Go through the records and give each one again exactly, omitting the images.
==*==
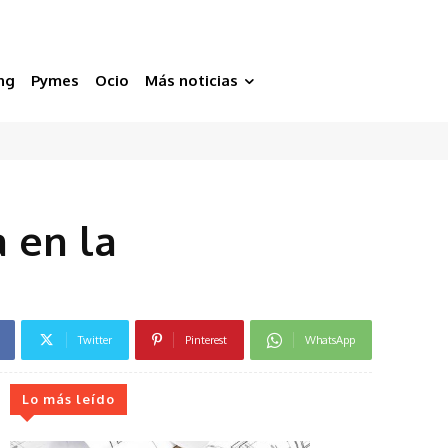
ng
Pymes
Ocio
Más noticias
a en la
Twitter
Pinterest
WhatsApp
Lo más leído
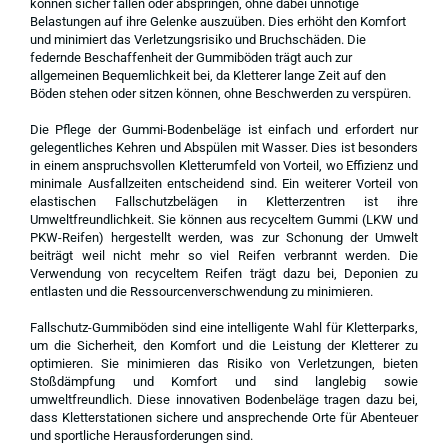
können sicher fallen oder abspringen, ohne dabei unnötige
Belastungen auf ihre Gelenke auszuüben. Dies erhöht den Komfort
und minimiert das Verletzungsrisiko und Bruchschäden. Die
federnde Beschaffenheit der Gummiböden trägt auch zur
allgemeinen Bequemlichkeit bei, da Kletterer lange Zeit auf den
Böden stehen oder sitzen können, ohne Beschwerden zu verspüren.
Die Pflege der Gummi-Bodenbeläge ist einfach und erfordert nur
gelegentliches Kehren und Abspülen mit Wasser. Dies ist besonders
in einem anspruchsvollen Kletterumfeld von Vorteil, wo Effizienz und
minimale Ausfallzeiten entscheidend sind. Ein weiterer Vorteil von
elastischen Fallschutzbelägen in Kletterzentren ist ihre
Umweltfreundlichkeit. Sie können aus recyceltem Gummi (LKW und
PKW-Reifen) hergestellt werden, was zur Schonung der Umwelt
beiträgt weil nicht mehr so viel Reifen verbrannt werden. Die
Verwendung von recyceltem Reifen trägt dazu bei, Deponien zu
entlasten und die Ressourcenverschwendung zu minimieren.
Fallschutz-Gummiböden sind eine intelligente Wahl für Kletterparks,
um die Sicherheit, den Komfort und die Leistung der Kletterer zu
optimieren. Sie minimieren das Risiko von Verletzungen, bieten
Stoßdämpfung und Komfort und sind langlebig sowie
umweltfreundlich. Diese innovativen Bodenbeläge tragen dazu bei,
dass Kletterstationen sichere und ansprechende Orte für Abenteuer
und sportliche Herausforderungen sind.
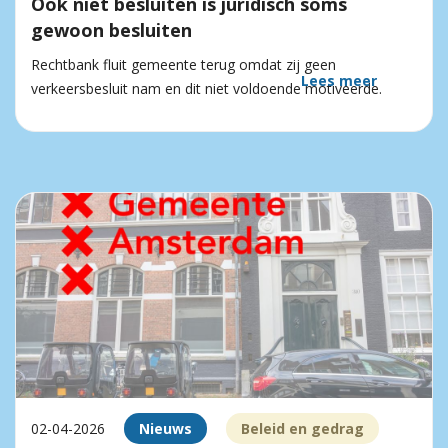
Ook niet besluiten is juridisch soms
gewoon besluiten
Rechtbank fluit gemeente terug omdat zij geen
Lees meer
verkeersbesluit nam en dit niet voldoende motiveerde.
02-04-2026
Nieuws
Beleid en gedrag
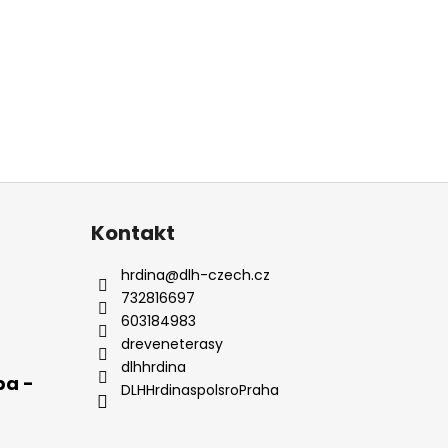
Kontakt
hrdina
@
dlh-czech.cz
732816697
603184983
dreveneterasy
dlhhrdina
pa -
DLHHrdinaspolsroPraha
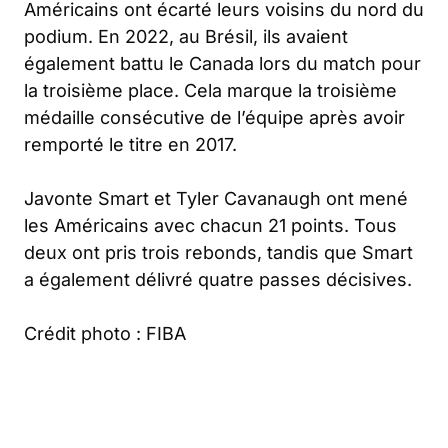
Américains ont écarté leurs voisins du nord du
podium. En 2022, au Brésil, ils avaient
également battu le Canada lors du match pour
la troisième place. Cela marque la troisième
médaille consécutive de l’équipe après avoir
remporté le titre en 2017.
Javonte Smart et Tyler Cavanaugh ont mené
les Américains avec chacun 21 points. Tous
deux ont pris trois rebonds, tandis que Smart
a également délivré quatre passes décisives.
Crédit photo : FIBA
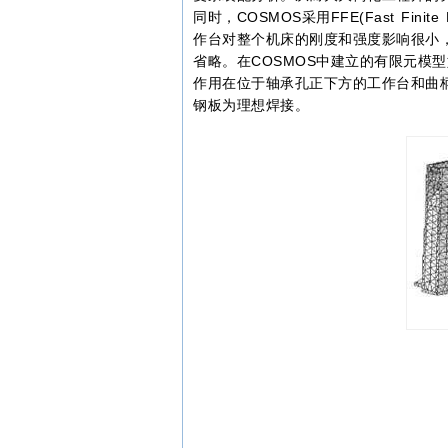
同时，COSMOS采用FFE(Fast Fi
作台对整个机床的刚度和强度影响很小
省略。在COSMOS中建立的有限元模型
作用在位于轴承孔正下方的工作台和曲
钢板为理想焊接。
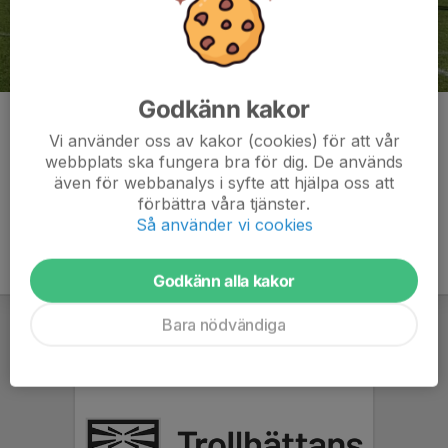
Godkänn kakor
Avspark
Vi använder oss av kakor (cookies) för att vår
Kommentarer
webbplats ska fungera bra för dig. De används
även för webbanalys i syfte att hjälpa oss att
förbättra våra tjänster.
Så använder vi cookies
Godkänn alla kakor
Bara nödvändiga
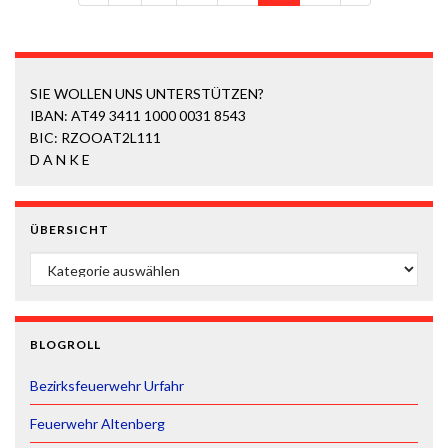
SIE WOLLEN UNS UNTERSTÜTZEN?
IBAN: AT49 3411 1000 0031 8543
BIC: RZOOAT2L111
D A N K E
ÜBERSICHT
ÜBERSICHT
BLOGROLL
Bezirksfeuerwehr Urfahr
Feuerwehr Altenberg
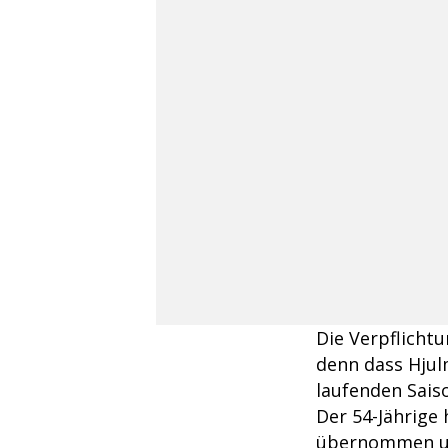
Die Verpflichtu
denn dass Hjul
laufenden Sais
Der 54-Jährige 
übernommen und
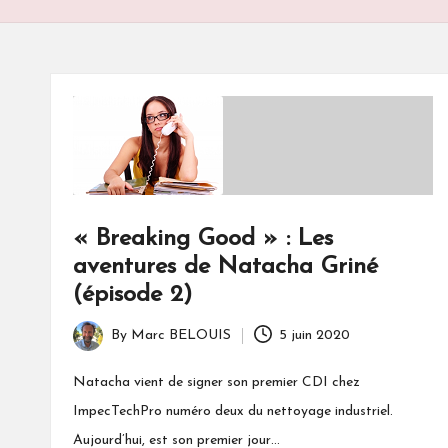
S
« Breaking Good » : Les
aventures de Natacha Griné
(épisode 2)
By
Marc BELOUIS
5 juin 2020
Posted
by
Natacha vient de signer son premier CDI chez
ImpecTechPro numéro deux du nettoyage industriel.
Aujourd’hui, est son premier jour…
==*==
— ANSWER SECTION —
ng
Pymes
Ocio
Más noticias
a en la
Twitter
Pinterest
WhatsApp
Lo más leído
können sicher fallen oder abspringen, ohne dabei unnötige
Belastungen auf ihre Gelenke auszuüben. Dies erhöht den Komfort
und minimiert das Verletzungsrisiko und Bruchschäden. Die
federnde Beschaffenheit der Gummiböden trägt auch zur
allgemeinen Bequemlichkeit bei, da Kletterer lange Zeit auf den
Böden stehen oder sitzen können, ohne Beschwerden zu verspüren.
Die Pflege der Gummi-Bodenbeläge ist einfach und erfordert nur
gelegentliches Kehren und Abspülen mit Wasser. Dies ist besonders
in einem anspruchsvollen Kletterumfeld von Vorteil, wo Effizienz und
minimale Ausfallzeiten entscheidend sind. Ein weiterer Vorteil von
elastischen Fallschutzbelägen in Kletterzentren ist ihre
Umweltfreundlichkeit. Sie können aus recyceltem Gummi (LKW und
PKW-Reifen) hergestellt werden, was zur Schonung der Umwelt
beiträgt weil nicht mehr so viel Reifen verbrannt werden. Die
Verwendung von recyceltem Reifen trägt dazu bei, Deponien zu
entlasten und die Ressourcenverschwendung zu minimieren.
Fallschutz-Gummiböden sind eine intelligente Wahl für Kletterparks,
um die Sicherheit, den Komfort und die Leistung der Kletterer zu
optimieren. Sie minimieren das Risiko von Verletzungen, bieten
Stoßdämpfung und Komfort und sind langlebig sowie
umweltfreundlich. Diese innovativen Bodenbeläge tragen dazu bei,
dass Kletterstationen sichere und ansprechende Orte für Abenteuer
und sportliche Herausforderungen sind.
Ook niet besluiten is juridisch soms
gewoon besluiten
Rechtbank fluit gemeente terug omdat zij geen
Lees meer
verkeersbesluit nam en dit niet voldoende motiveerde.
02-04-2026
Nieuws
Beleid en gedrag
Kontakt
hrdina
@
dlh-czech.cz
732816697
603184983
dreveneterasy
dlhhrdina
pa -
DLHHrdinaspolsroPraha
Américains ont écarté leurs voisins du nord du
podium. En 2022, au Brésil, ils avaient
également battu le Canada lors du match pour
la troisième place. Cela marque la troisième
médaille consécutive de l’équipe après avoir
remporté le titre en 2017.
Javonte Smart et Tyler Cavanaugh ont mené
les Américains avec chacun 21 points. Tous
deux ont pris trois rebonds, tandis que Smart
a également délivré quatre passes décisives.
Crédit photo : FIBA
同时，COSMOS采用FFE(Fast Fi
作台对整个机床的刚度和强度影响很小
省略。在COSMOS中建立的有限元模型
作用在位于轴承孔正下方的工作台和曲
钢板为理想焊接。
Godkänn kakor
Avspark
Vi använder oss av kakor (cookies) för att vår
Kommentarer
webbplats ska fungera bra för dig. De används
även för webbanalys i syfte att hjälpa oss att
förbättra våra tjänster.
Så använder vi cookies
Godkänn alla kakor
Bara nödvändiga
SIE WOLLEN UNS UNTERSTÜTZEN?
IBAN: AT49 3411 1000 0031 8543
BIC: RZOOAT2L111
D A N K E
ÜBERSICHT
ÜBERSICHT
BLOGROLL
Bezirksfeuerwehr Urfahr
Feuerwehr Altenberg
Die Verpflichtu
denn dass Hjul
laufenden Sais
Der 54-Jährige 
übernommen und
S
« Breaking Good » : Les
aventures de Natacha Griné
(épisode 2)
By
Marc BELOUIS
5 juin 2020
Posted
by
Natacha vient de signer son premier CDI chez
ImpecTechPro numéro deux du nettoyage industriel.
Aujourd’hui, est son premier jour…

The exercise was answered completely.